Я вернул книжку учительнице; она не заподозрила моего вероломства.
…Весной того года – года перелета Блерио через Ла-Манш – я добыл "Машину Времени" в одном переплете с "Волшебной лавкой". Потом "Невидимку", потом "Войну в воздухе".
Когда никто не видел, я лил тайные слезы: ведь "маленькое тельце Уины осталось там в лесу…". Ведь медленно, начиная с красноватой радужины, как фотонегатив, "проявлялось" тело альбиноса Гриффиyа, лежащего мертвым на свирепой земле собственнической Англии.
Как пришибленный, целыми часами вглядывался я в трагически медленный закат огромного тускло-красного солнца над Последним Морем Земли. И сейчас, как самое страшное видение Мира, мерещится мне в тяжелых волнах этого моря "нечто круглое, с футбольный мяч или чуть побольше, со свисающими щупальцами, передвигающееся резкими толчками" – последняя ставка жизни, проигранной уэллсовским человечеством…
Как передать всю силу воздействия, оказанного Уэллсом на мое формирование как человека; наверное, не на одно мое?
Порою я думаю: в Аду двух мировых войн, в Чистилище великих социальных битв нашего века, в двусмысленном Раю его научного и технического прогресса, иной раз напоминающего катастрофу, многие из нас, тихих гимназистиков и "коммерсантиков" начала столетия, задохнулись бы, растерялись, сошли бы с рельсов, если бы не этот Поводырь по непредставимому.
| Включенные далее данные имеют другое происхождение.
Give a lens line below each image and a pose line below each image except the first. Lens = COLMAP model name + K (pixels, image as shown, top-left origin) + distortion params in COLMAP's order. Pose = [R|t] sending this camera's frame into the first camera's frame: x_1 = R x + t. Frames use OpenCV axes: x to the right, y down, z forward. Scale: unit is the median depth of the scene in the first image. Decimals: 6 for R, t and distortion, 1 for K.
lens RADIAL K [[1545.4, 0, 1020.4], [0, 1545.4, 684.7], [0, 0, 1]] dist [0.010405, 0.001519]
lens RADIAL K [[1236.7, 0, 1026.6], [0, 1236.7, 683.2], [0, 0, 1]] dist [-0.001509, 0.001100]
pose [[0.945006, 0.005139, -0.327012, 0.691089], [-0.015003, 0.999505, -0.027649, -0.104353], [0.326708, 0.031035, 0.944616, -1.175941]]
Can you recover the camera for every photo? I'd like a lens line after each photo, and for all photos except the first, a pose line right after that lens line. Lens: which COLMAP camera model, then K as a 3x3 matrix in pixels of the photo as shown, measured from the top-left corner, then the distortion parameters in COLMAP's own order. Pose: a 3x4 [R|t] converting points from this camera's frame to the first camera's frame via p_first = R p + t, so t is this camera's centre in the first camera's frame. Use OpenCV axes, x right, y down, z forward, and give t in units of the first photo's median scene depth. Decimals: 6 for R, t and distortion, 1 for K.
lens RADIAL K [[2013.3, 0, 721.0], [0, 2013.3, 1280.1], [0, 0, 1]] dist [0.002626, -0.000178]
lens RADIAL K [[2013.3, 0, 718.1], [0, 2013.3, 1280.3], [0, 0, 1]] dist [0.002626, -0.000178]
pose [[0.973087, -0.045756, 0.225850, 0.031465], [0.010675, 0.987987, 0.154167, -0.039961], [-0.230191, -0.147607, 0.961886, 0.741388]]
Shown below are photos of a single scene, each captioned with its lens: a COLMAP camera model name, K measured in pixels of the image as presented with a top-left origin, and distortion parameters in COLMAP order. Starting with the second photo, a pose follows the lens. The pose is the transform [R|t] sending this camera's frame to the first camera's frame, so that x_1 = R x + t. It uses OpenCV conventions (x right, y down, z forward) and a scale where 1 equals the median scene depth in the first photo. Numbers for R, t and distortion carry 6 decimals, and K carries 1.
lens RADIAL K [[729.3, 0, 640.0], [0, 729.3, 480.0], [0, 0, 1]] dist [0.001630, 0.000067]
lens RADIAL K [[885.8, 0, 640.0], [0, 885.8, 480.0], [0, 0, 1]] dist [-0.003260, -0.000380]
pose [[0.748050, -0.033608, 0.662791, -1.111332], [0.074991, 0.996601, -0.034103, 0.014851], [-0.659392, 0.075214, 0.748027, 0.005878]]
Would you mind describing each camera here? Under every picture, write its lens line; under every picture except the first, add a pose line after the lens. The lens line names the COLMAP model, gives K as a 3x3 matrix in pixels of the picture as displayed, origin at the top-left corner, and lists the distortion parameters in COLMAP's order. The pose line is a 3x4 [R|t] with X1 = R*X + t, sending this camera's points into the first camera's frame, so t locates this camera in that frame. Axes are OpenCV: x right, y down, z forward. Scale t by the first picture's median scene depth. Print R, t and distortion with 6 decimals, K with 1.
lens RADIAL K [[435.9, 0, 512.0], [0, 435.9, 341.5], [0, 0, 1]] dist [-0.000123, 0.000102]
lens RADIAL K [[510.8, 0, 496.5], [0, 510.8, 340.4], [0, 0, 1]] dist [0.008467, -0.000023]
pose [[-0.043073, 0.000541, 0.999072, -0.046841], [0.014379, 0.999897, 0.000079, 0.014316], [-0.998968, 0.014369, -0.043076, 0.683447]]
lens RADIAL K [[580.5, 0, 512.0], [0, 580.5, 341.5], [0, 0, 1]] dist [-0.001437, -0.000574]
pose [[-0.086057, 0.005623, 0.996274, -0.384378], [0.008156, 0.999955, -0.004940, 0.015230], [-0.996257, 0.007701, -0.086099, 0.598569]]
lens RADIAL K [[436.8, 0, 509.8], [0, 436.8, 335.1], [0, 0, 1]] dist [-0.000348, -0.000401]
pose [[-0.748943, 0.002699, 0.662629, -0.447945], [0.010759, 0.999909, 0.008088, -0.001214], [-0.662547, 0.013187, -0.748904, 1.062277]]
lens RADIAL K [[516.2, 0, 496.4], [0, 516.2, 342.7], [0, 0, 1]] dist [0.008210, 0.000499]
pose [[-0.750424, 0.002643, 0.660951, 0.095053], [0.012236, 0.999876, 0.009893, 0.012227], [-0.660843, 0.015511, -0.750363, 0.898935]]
Нет, конечно, – он не стал для нас ни вероучителем, ни глашатаем истины; совсем не то! Но кто его знает, как пережили бы юноши девятисотых годов кошмар первых газовых атак под Ипром или "на Базуре и Равке", если бы у них не было предупреждения – мрачных конусов клубящегося "черного дыма" там, в "Борьбе миров", над дорогой из Сансбери в Голлифорд.
Как смог бы мой рядовой человеческий мозг, не разрушившись, вместить Эйнштейнов парадокс времени, если бы Путешественник по Времени, много лет назад, не "взял Психолога за локоть" и не нажал бы его пальцем "маленький рычажок модели"…
"…Машинка закачалась, стала неясной. На миг она представилась нам тенью, вихорьком поблескивающего хрусталя и слоновой кости, и затем – исчезла, пропала… Филби пробормотал проклятие…"
А Путешественник? "Встав, он достал с камина жестянку с табаком и принялся набивать трубку…" Точна такая же жестянка "Кепстена" стояла на карнизе кафельной печки в кабинете моего отца; такая же трубка лежала на его столе.
И этой обыденностью трубок и жестянок Уэллс и впечатывал в наши души всю непредставимость своих четырехмерных неистовств.
Он не объяснял нам мир, – он приуготовлял нас к его невообразимости. Его Кейворы и Гриффины расчищали далеко впереди путь в наше сознание самым сумасшедшим гипотезам Планка и Бора, Дирака и Гейзенберга.
Его Спящий уже в десятых годах заставил нас сделать выбор: за "людей в черном и синем", против Острога и его цветных карателей, распевающих по пути к месту бойни "воинственные песни своего дикого предка Киплинга". Его алои и морлоки, с силой, доступной только образу, раскрыли нам бездну, зияющую в конце этого пути человечества, и доктор Моро предупредил о том, что будет происходить в отлично оборудованных медицинских "ревирах" Бухенвальда и Дахау.
Что спорить: о том же, во всеоружии точных данных науки об обществе, говорили нам иные, во сто раз более авторитетные, Учителя. Но они обращались прежде всего к нашему Разуму, а он взывал к Чувству. Мы видели в нем не ученого философа и социолога (мы рано разгадали в нем наивного социолога и слабого философа); он приходил к нам как Художник. Именно поэтому он и смог стать Вергилием для многих смущенных дантиков того огромного Ада, который назывался "началом двадцатого века".